Extend DocumentDeserialize with a stateful variant DocumentDeserializeSeed #2362

adamreichold · 2024-04-15T16:59:04Z

This is modelled on Serde's DeserializeSeed include how the relevant API entry points gain a _seed variant. It can be used for example to obtain runtime field ID values when deserializing a struct field by field without relying on the order of the fields as written to/read from the document store.

ChillFish8 · 2024-04-17T16:15:30Z

I had a read through the discussion in #2359 but I am not entirely sure how this solves the issue of fields being deserialized in a non-guaranteed order without still needing to go to some intermediate value first (i.e. BTreeMap or similar) do you have a small example to demo the utility?

adamreichold · 2024-04-17T16:31:10Z

Consider a struct like

struct Foobar {
   foo: String,
   bar: f64,
}

which we want to deserialize field by field by implementing DocumentDeserialize, doing that directly fails because

impl DocumentDeserialize for Foobar {
    fn deserialize<'de, D>(mut deserializer: D) -> Result<Self, DeserializeError>
    where
        D: DocumentDeserializer<'de>,
    {
        let (_, foo) = deserializer
            .next_field()?
            .ok_or_else(|| DeserializeError::custom("missing foo"))?;

        let (_, bar) = deserializer
            .next_field()?
            .ok_or_else(|| DeserializeError::custom("missing bar"))?;
            
        Ok(Foobar { foo, bar })
    }
}

relies on the unspecified order of the deserialized fields.

However, if we have the runtime field ID available from the schema, stored for example as

struct FoobarFields {
    foo: Field,
    bar: Field,
}

we can implement DocumentDeserializeSeed on this type to get a robust implementation, e.g.

impl DocumentDeserializeSeed for FoobarFields {
    type Value = Foobar;
    
    fn deserialize<'de, D>(self, mut deserializer: D) -> Result<Self::Value, DeserializeError>
    where
        D: DocumentDeserializer<'de>,
    {
        let mut foo = None;
        let mut bar = None;
        
        while let Some((field, value)) = deserializer.next_field()? {
            if field == self.foo {
                match value {
                    OwnedValue::Str(value) => foo = Some(value),
                    _ => return Err(DeserializeError::custom("unexpected type for foo"),
                }
            } else if field == self.bar {
                match value {
                    OwnedValue::F64(value) => bar = Some(value),
                    _ => return Err(DeserializeError::custom("unexpected type for bar"),
                }
            } else {
                return Err(DeserializeError::custom("unexpected field"));
            }
        }
        
        let foo = foo.ok_or_else(|| DeserializeError::custom("missing foo"))?;
        let bar = bar.ok_or_else(|| DeserializeError::custom("missing bar"))?;
            
        Ok(Foobar { foo, bar })
    }
}

Of course, the positional guarantee would still be nicer because I could actually expect a certain type instead of matching on OwnedValue. But even this could be mitigated if DocumentDeserializer would get a method to peek the next Field without committing to read its value.

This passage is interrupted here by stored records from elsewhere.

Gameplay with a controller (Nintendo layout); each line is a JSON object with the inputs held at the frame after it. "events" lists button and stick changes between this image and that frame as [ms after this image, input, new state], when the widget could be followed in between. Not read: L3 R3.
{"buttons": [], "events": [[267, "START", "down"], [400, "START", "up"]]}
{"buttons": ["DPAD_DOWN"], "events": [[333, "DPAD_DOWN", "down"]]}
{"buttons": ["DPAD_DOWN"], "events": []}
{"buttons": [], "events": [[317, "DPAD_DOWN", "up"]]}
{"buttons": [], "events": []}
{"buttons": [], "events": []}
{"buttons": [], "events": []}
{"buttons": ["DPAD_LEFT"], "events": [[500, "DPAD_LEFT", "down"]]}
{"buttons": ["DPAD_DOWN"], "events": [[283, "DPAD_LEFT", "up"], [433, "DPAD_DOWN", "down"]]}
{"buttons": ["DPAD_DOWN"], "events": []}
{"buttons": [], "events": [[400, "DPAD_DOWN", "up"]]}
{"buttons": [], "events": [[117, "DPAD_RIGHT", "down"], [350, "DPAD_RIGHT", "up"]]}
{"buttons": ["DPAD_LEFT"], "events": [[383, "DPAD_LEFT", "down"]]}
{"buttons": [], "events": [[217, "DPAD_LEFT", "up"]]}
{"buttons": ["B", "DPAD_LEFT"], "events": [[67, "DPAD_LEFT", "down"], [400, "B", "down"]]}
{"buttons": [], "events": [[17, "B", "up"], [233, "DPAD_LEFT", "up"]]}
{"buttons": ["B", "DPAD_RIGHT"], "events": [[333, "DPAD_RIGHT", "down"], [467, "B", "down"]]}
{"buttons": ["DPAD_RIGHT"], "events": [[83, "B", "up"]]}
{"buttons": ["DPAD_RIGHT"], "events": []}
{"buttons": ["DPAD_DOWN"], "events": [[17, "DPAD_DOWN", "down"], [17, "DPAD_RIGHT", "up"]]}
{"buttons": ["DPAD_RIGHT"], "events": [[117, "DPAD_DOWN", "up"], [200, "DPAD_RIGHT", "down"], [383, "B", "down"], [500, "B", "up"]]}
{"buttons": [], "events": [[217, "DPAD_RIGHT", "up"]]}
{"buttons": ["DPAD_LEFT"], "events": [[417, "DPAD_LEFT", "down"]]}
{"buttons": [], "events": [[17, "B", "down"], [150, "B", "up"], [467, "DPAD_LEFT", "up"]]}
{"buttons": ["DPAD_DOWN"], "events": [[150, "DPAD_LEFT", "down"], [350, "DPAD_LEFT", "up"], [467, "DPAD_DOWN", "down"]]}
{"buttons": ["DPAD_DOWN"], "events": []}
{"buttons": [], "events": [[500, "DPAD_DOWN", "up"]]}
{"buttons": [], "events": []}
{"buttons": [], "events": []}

ChillFish8 · 2024-04-17T16:36:01Z

Right, that makes sense thanks, I agree a guaranteed order would be nicer, although maybe it is also worth looking into adding custom serialization formats, since that could effectively kill two birds with one stone.

adamreichold · 2024-04-17T17:45:04Z

although maybe it is also worth looking into adding custom serialization formats, since that could effectively kill two birds with one stone.

I am not sure, because if I really want the document store to take full advantage of all the byte-and-bit-packing tricks Tantivy has to offer. If I want a custom serialization format, I can already put Vec<u8> into the document store and deserialize it as I see fit. (For example, in our application we have exactly three stored fields, two identifiers and BLOB which contains a complex bincode-based format.)

ChillFish8 · 2024-04-17T17:52:20Z

I am not sure, because if I really want the document store to take full advantage of all the byte-and-bit-packing tricks Tantivy has to offer. If I want a custom serialization format, I can already put Vec into the document store and deserialize it as I see fit. (For example, in our application we have exactly three stored fields, two identifiers and BLOB which contains a complex bincode-based format.)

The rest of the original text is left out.